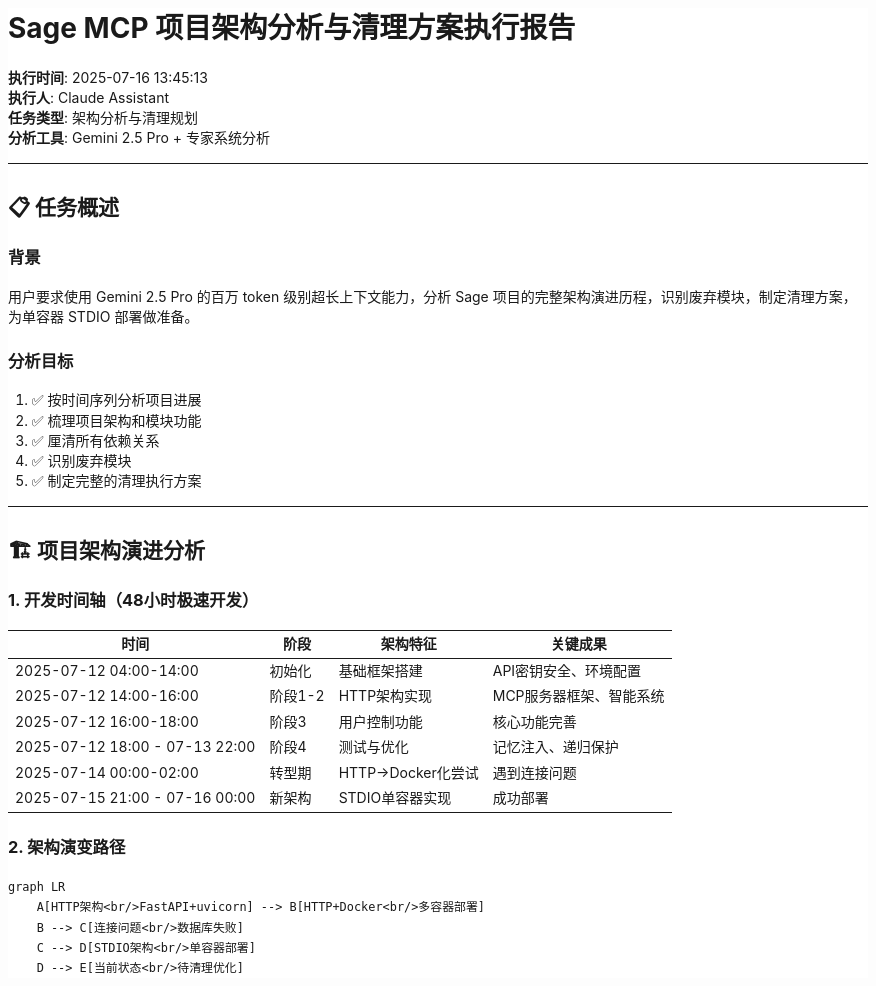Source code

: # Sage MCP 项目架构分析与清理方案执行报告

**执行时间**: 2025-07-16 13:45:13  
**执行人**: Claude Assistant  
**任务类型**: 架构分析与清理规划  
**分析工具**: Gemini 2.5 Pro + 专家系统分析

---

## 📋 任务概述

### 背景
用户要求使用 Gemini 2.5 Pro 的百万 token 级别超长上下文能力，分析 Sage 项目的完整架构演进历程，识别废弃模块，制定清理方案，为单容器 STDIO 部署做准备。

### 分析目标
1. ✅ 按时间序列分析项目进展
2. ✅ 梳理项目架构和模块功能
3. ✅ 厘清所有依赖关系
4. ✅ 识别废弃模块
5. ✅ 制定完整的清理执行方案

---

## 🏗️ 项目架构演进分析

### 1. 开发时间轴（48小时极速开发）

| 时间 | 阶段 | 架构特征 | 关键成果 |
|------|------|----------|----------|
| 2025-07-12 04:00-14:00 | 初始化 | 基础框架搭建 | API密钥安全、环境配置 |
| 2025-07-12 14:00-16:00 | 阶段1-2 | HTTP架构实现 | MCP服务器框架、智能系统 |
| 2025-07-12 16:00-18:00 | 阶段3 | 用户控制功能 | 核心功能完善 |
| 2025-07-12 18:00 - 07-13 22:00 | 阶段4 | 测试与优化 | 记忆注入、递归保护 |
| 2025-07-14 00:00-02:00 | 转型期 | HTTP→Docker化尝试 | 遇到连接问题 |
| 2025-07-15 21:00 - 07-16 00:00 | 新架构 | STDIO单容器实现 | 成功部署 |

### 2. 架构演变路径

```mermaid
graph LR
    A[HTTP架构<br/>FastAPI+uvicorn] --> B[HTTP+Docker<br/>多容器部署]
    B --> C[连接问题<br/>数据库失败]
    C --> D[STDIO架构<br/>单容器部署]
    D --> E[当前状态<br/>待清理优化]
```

***

• [Your goal]
Determine how many lines in the listing above hold the string "识别废弃模块", then write only the number.

• [Task response]
2